- Occupation: Housing activist
- Organization: Bromley-Heath Tenant Management Corporation

= Anna Mae Cole =

American public housing activist

Anna Mae Cole is a public housing activist in the Jamaica Plain neighborhood of Boston, Massachusetts.

Cole was a founding board member and the chairman of the tenant management corporation at the Bromley-Heath public housing development in Jamaica Plain established in 1971. The tenant management corporation was the first of its kind in the nation. Cole and the tenant management corporation created a radio station broadcasting exclusively to Bromley Heath residents in 1972. Cole was also a member of the first resident advisory board at the Boston Housing Authority. Cole regularly worked with Mildred C. Hailey, another housing activist, to ensure fair conditions for public housing residents.

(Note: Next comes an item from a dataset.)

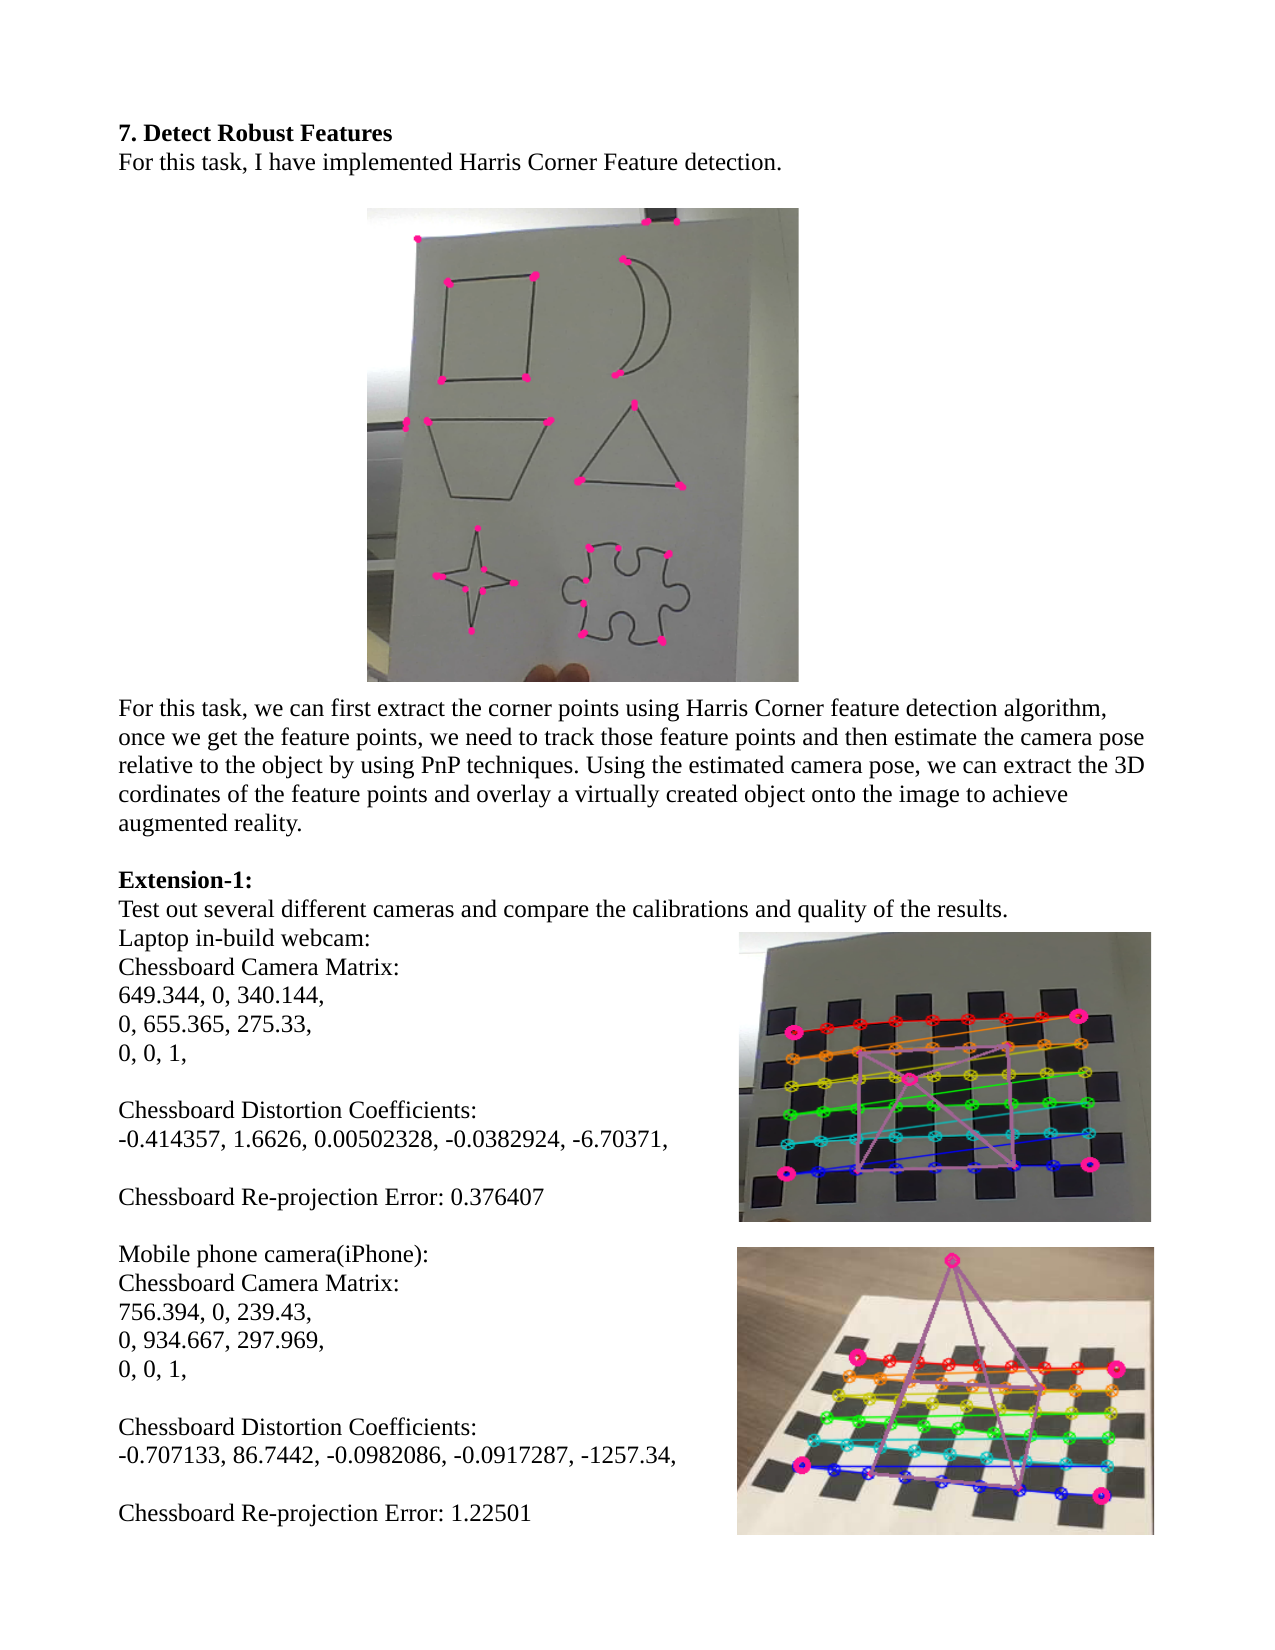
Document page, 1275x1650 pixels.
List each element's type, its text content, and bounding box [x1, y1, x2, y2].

Cole was interviewed for the redevelopment of the Mission Extension and Bromley Heath housing project as a former tenant. Cole was a delegate to the National Democratic Party convention representing the 9th congressional district in 1972. Cole narrated a 1978 documentary on the Mission Hill neighborhood and the Bromley-Health public housing development.

The Anna Mae Cole Community Center at the Bromley-Heath public housing development was named after her. The Black Panther Party set up a Breakfast program at the center in 1970.

In 2023, she was recognized as one of "Boston’s most admired, beloved, and successful Black Women leaders" by the Black Women Lead project.